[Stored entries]
....

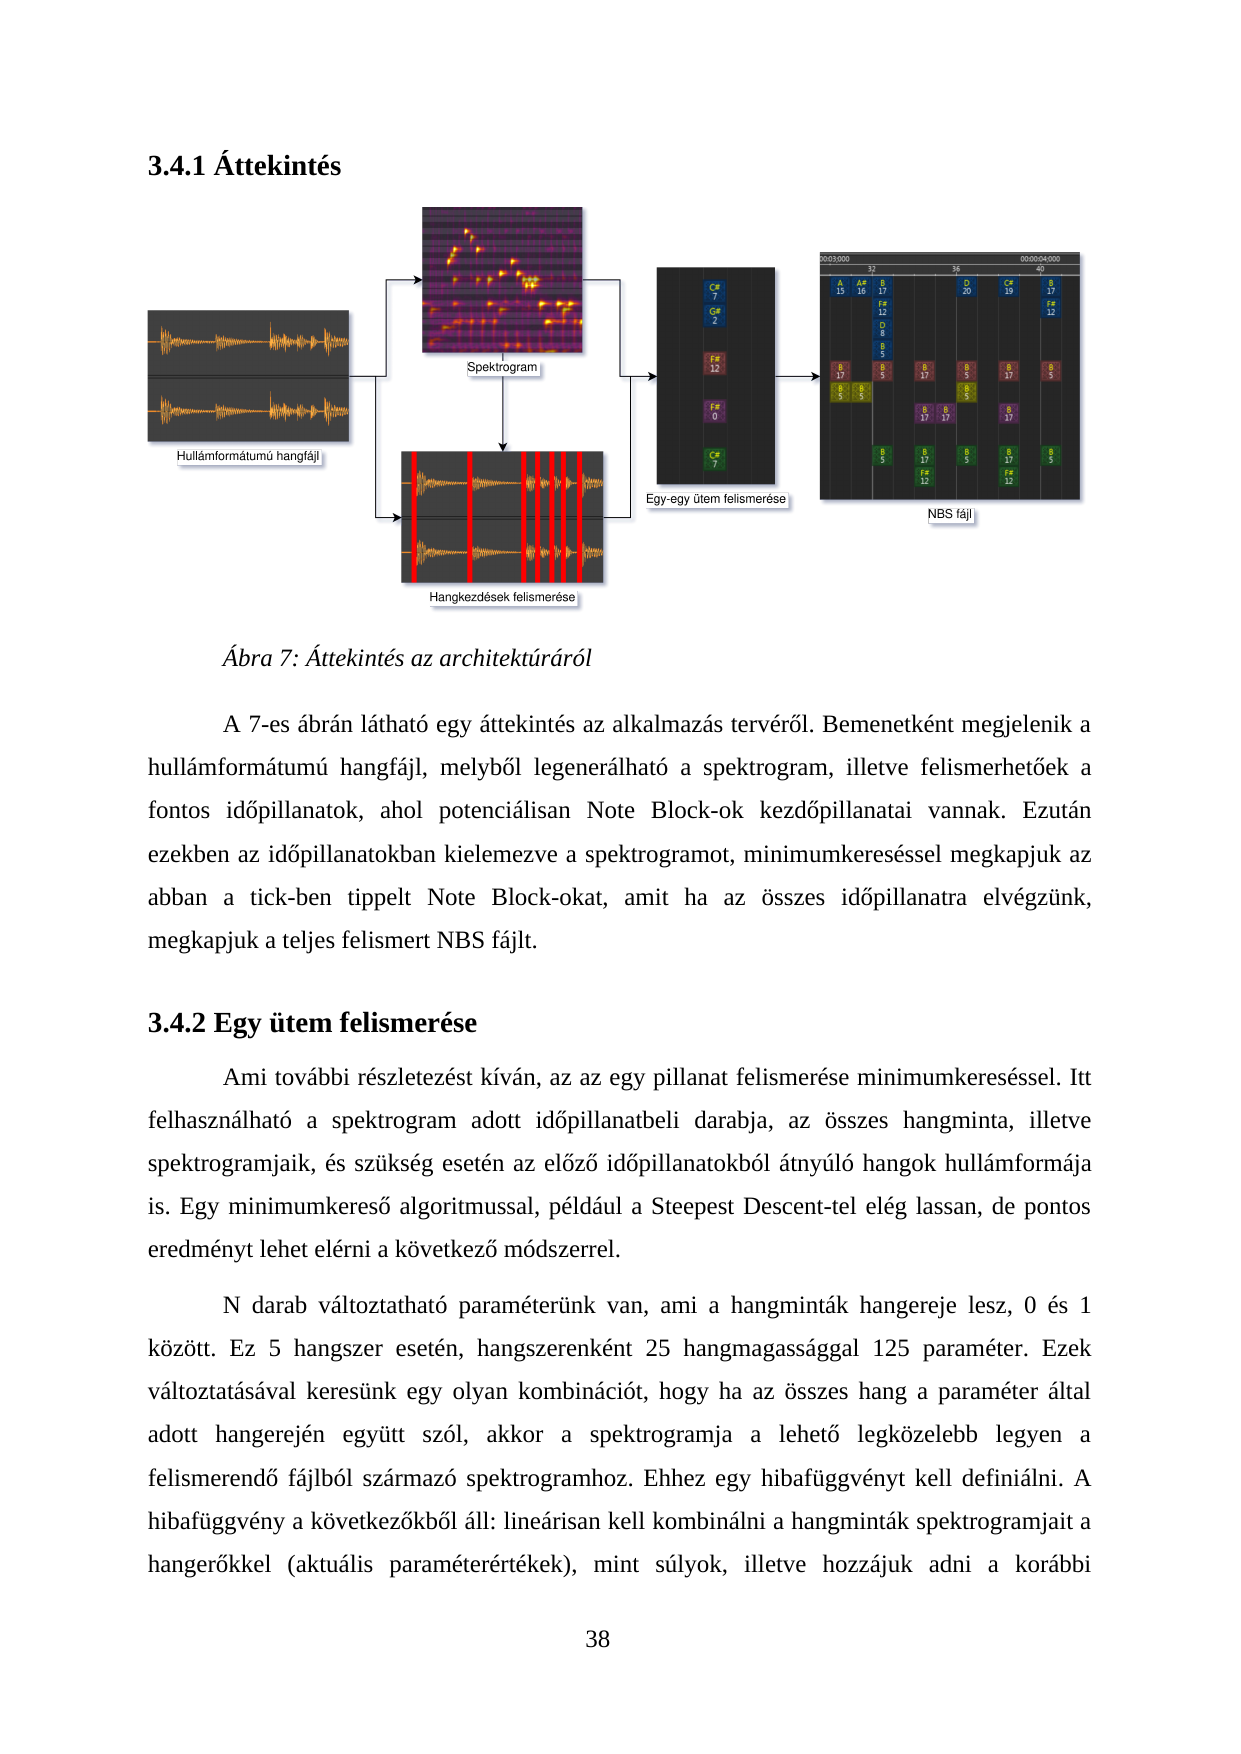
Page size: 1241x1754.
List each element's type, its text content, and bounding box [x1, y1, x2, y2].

text [148, 194, 1092, 207]
picture [147, 207, 1093, 617]
subtitle Áttekintés [148, 148, 1092, 181]
text A 7-es ábrán látható egy áttekintés az alkalmazás tervéről. Bemenetként megjelenik a hullámformátumú hangfájl, melyből legenerálható a spektrogram, illetve felismerhetőek a fontos időpillanatok, ahol potenciálisan Note Block-ok kezdőpillanatai vannak. Ezután ezekben az időpillanatokban kielemezve a spektrogramot, minimumkereséssel megkapjuk az abban a tick-ben tippelt Note Block-okat, amit ha az összes időpillanatra elvégzünk, megkapjuk a teljes felismert NBS fájlt. [148, 672, 1092, 954]
text N darab változtatható paraméterünk van, ami a hangminták hangereje lesz, 0 és 1 között. Ez 5 hangszer esetén, hangszerenként 25 hangmagassággal 125 paraméter. Ezek változtatásával keresünk egy olyan kombinációt, hogy ha az összes hang a paraméter által adott hangerején együtt szól, akkor a spektrogramja a lehető legközelebb legyen a felismerendő fájlból származó spektrogramhoz. Ehhez egy hibafüggvényt kell definiálni. A hibafüggvény a következőkből áll: lineárisan kell kombinálni a hangminták spektrogramjait a hangerőkkel (aktuális paraméterértékek), mint súlyok, illetve hozzájuk adni a korábbi [148, 1290, 1092, 1578]
text Ábra 7: Áttekintés az architektúráról [148, 617, 1092, 672]
text Ami további részletezést kíván, az az egy pillanat felismerése minimumkereséssel. Itt felhasználható a spektrogram adott időpillanatbeli darabja, az összes hangminta, illetve spektrogramjaik, és szükség esetén az előző időpillanatokból átnyúló hangok hullámformája is. Egy minimumkereső algoritmussal, például a Steepest Descent-tel elég lassan, de pontos eredményt lehet elérni a következő módszerrel. [148, 1062, 1092, 1263]
subtitle Egy ütem felismerése [148, 1006, 1092, 1039]
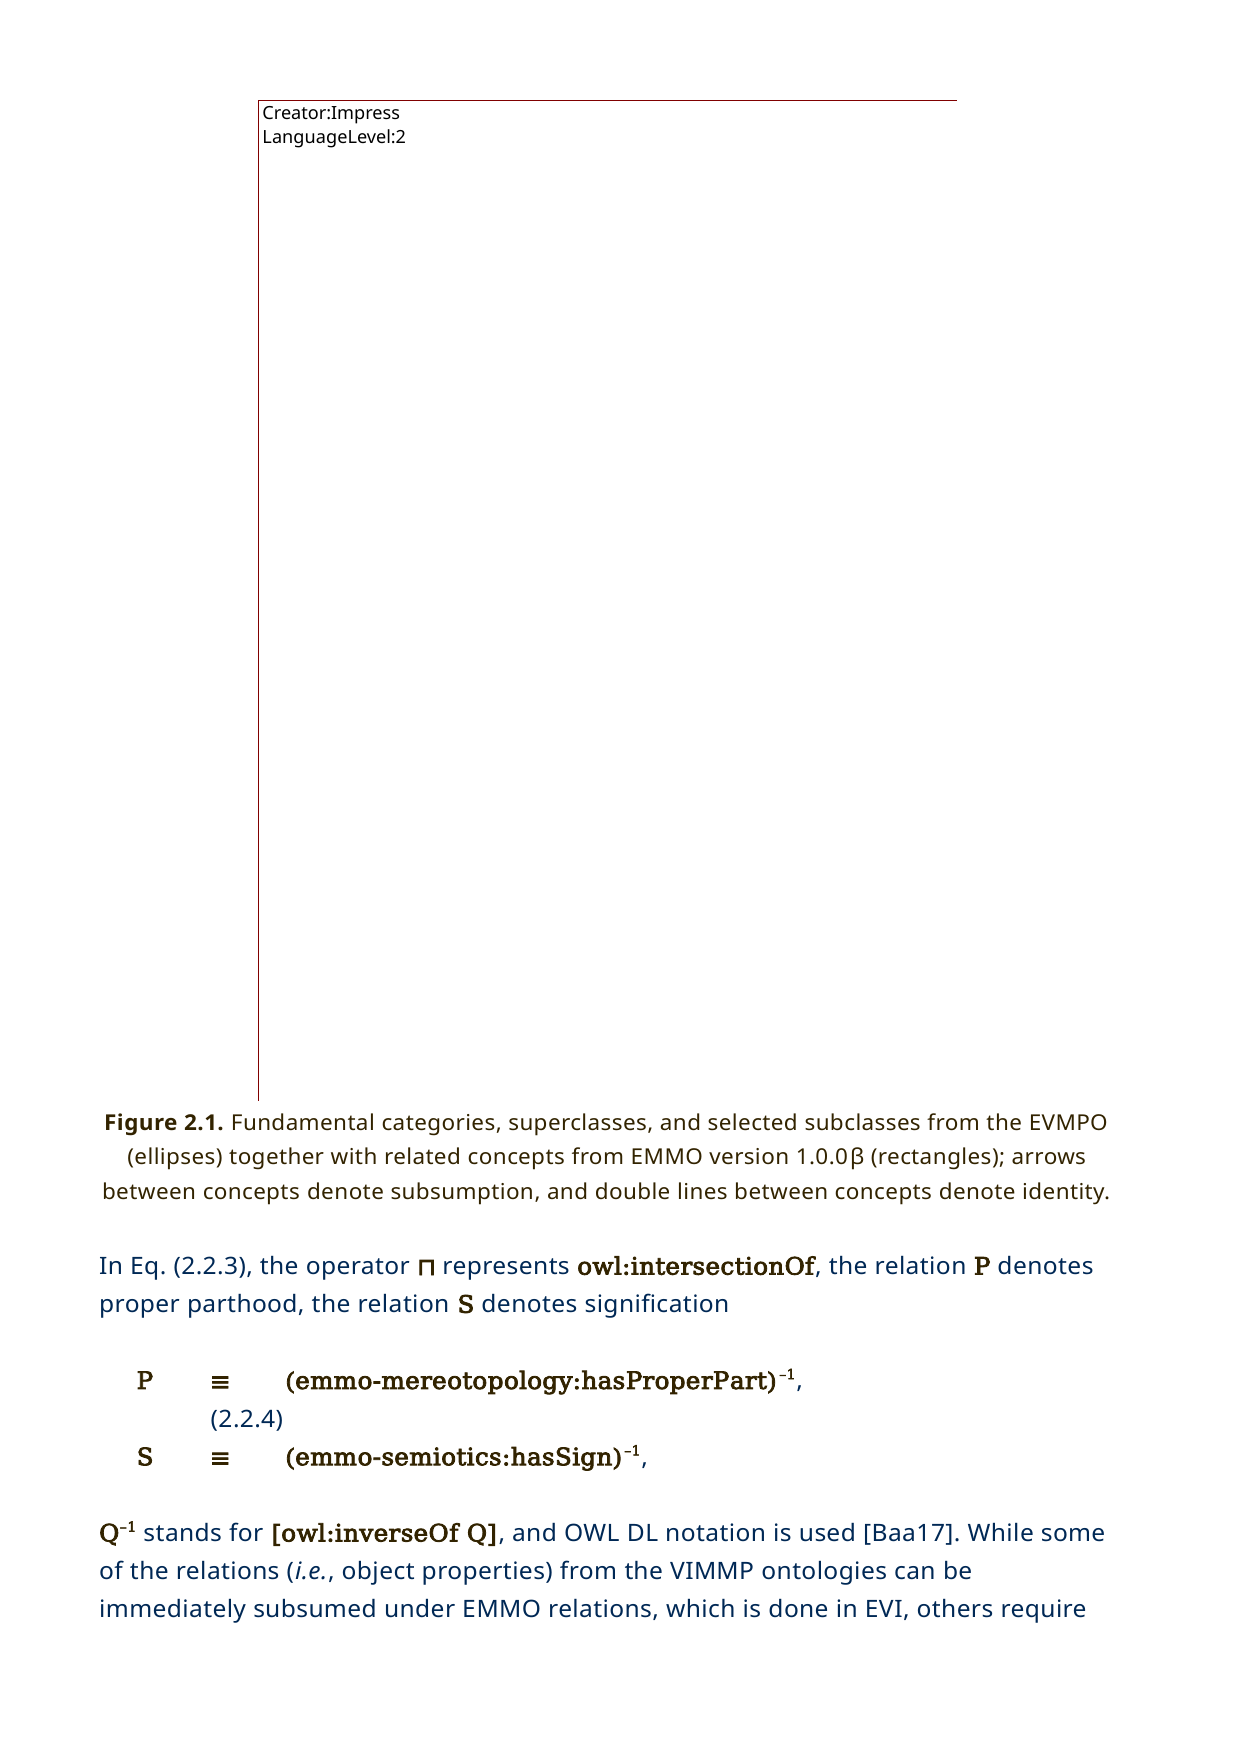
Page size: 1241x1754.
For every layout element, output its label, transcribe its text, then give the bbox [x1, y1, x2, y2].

....

Find each line in the listing that contains the string "element" with matching case, and copy those lines in full.

COMPLETED EXERCISE >>
List each element's type, its text content, and bounding box [x1, y1, x2, y2].
For every layout element, output its label, transcribe its text, then give the bbox [x1, y1, x2, y2].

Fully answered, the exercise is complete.